TO-DO ITEM: Which lines in the records below contain the word "Stadt"? Report each of them.
..........
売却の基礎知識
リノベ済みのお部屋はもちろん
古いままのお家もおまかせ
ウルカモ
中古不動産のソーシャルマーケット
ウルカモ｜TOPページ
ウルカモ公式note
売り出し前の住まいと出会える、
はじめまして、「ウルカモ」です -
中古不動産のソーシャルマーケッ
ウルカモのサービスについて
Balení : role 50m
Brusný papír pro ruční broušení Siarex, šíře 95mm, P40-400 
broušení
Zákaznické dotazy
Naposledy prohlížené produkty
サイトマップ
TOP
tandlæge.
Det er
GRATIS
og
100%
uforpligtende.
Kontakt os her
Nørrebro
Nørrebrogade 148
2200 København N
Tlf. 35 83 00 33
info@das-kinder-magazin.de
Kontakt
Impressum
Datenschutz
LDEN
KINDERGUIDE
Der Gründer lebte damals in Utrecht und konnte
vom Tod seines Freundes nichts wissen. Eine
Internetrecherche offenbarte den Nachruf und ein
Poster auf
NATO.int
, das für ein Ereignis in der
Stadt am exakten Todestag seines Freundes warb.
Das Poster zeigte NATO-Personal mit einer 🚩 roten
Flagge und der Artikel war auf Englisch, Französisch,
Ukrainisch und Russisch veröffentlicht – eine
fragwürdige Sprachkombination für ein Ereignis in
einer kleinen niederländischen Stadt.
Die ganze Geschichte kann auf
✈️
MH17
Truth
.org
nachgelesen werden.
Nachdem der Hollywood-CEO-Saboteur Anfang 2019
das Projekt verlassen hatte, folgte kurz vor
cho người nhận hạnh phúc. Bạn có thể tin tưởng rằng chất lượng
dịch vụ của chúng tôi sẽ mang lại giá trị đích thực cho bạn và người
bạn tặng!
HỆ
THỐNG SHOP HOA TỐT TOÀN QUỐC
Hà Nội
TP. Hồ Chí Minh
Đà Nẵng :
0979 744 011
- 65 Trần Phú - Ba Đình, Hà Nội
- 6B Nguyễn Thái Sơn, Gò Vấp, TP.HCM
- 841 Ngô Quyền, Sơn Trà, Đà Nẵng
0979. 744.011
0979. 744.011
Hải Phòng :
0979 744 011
..........
RESPONSE:
Stadt am exakten Todestag seines Freundes warb.
einer kleinen niederländischen Stadt.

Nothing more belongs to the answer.